**WHAT THE TASK ASKS**
Pick each line that has "fullScreens" out of the records.
*** Opening RECORDS SHOWN ***
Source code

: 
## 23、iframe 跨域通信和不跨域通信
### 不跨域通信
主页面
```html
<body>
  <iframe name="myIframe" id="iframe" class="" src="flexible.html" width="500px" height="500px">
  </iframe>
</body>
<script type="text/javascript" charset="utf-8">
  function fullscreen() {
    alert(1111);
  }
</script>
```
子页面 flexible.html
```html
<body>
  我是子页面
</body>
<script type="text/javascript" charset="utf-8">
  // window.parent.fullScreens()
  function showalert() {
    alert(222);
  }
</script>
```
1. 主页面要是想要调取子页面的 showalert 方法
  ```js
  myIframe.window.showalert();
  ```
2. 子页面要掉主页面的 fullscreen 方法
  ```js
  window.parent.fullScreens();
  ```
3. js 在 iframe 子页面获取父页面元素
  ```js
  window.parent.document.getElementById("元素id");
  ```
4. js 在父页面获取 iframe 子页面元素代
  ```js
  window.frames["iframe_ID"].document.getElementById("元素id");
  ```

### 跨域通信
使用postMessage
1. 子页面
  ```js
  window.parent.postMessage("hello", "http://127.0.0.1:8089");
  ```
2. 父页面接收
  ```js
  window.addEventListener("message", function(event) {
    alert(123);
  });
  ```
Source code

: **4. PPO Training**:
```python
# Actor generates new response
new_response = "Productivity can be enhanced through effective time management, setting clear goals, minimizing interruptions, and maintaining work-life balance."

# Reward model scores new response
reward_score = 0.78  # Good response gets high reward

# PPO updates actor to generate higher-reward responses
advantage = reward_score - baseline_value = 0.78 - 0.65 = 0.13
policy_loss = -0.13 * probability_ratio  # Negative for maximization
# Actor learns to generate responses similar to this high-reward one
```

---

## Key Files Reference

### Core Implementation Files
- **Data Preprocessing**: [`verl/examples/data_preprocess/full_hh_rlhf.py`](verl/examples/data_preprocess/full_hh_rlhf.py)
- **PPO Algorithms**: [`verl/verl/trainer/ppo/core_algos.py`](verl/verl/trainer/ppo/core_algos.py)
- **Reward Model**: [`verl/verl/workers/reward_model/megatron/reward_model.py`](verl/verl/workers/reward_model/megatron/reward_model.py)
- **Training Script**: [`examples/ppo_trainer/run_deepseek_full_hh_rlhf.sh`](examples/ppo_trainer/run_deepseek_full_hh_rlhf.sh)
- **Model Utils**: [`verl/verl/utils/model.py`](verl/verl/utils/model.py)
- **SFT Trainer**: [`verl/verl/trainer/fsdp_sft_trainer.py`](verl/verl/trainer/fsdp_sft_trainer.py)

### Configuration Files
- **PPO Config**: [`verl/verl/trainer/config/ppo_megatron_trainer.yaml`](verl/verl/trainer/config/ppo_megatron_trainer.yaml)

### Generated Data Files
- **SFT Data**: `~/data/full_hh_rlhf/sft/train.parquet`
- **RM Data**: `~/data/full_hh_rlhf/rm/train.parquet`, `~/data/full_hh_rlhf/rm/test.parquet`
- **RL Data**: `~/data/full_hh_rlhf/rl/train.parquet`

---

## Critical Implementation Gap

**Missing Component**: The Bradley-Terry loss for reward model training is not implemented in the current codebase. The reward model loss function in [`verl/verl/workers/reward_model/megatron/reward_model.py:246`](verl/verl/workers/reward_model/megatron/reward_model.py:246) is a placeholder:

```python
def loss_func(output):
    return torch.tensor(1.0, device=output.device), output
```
*** Closing RECORDS SHOWN ***
**OUTPUT**
  // window.parent.fullScreens()
  window.parent.fullScreens();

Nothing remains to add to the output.